▶ WHAT NEEDS TO BE DONE
Where a line of the records holds the string "τους", copy that line.
○ ○ ○ ○ ○
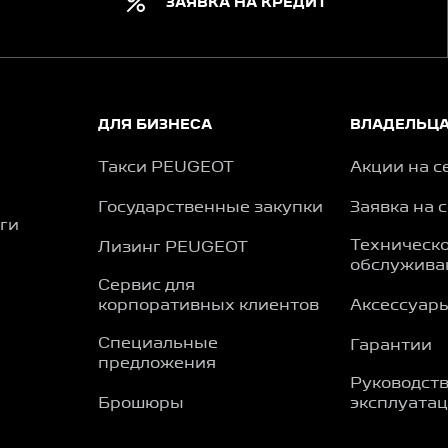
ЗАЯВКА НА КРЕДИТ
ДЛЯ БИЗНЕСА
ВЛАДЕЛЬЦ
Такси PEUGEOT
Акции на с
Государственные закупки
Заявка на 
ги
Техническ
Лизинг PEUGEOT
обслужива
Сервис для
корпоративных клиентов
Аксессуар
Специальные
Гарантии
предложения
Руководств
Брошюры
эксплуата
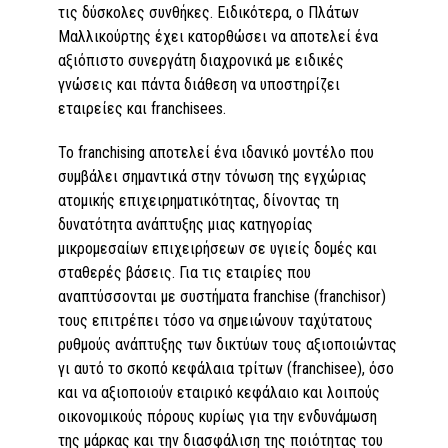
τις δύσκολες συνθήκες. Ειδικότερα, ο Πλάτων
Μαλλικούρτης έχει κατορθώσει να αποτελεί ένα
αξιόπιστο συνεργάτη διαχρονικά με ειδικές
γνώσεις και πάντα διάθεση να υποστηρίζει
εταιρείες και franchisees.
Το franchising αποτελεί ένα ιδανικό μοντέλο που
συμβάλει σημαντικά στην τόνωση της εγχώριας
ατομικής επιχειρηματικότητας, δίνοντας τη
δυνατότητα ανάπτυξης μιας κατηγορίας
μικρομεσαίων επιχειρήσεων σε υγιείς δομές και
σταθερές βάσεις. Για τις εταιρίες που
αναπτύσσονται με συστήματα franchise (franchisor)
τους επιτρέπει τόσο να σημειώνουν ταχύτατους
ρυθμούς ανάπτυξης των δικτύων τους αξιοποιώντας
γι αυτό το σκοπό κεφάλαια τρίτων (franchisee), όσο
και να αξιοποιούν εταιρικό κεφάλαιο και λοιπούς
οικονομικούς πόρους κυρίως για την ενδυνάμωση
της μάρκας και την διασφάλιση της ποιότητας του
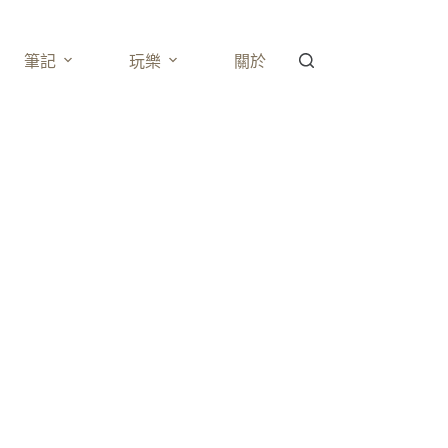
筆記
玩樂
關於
○ ○ ○ ○ ○
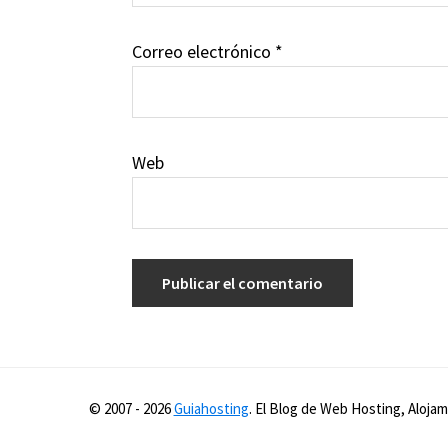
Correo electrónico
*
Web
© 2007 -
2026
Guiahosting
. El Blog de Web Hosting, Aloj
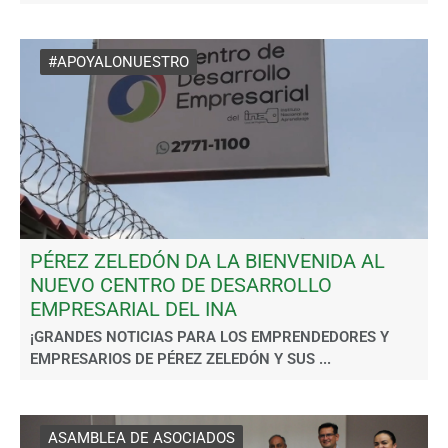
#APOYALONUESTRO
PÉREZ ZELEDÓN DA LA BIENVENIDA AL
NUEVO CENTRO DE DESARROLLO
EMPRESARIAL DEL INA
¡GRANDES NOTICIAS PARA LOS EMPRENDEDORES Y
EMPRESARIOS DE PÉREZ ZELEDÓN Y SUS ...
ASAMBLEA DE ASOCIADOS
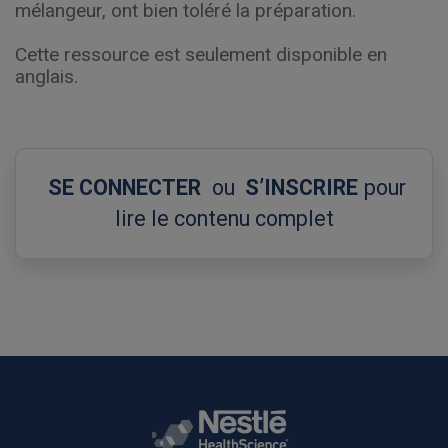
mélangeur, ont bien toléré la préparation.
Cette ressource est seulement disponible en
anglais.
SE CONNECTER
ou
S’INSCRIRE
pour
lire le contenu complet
○ ○ ○ ○ ○
▶ RESULT OF THIS TASK
τους επιτρέπει τόσο να σημειώνουν ταχύτατους
ρυθμούς ανάπτυξης των δικτύων τους αξιοποιώντας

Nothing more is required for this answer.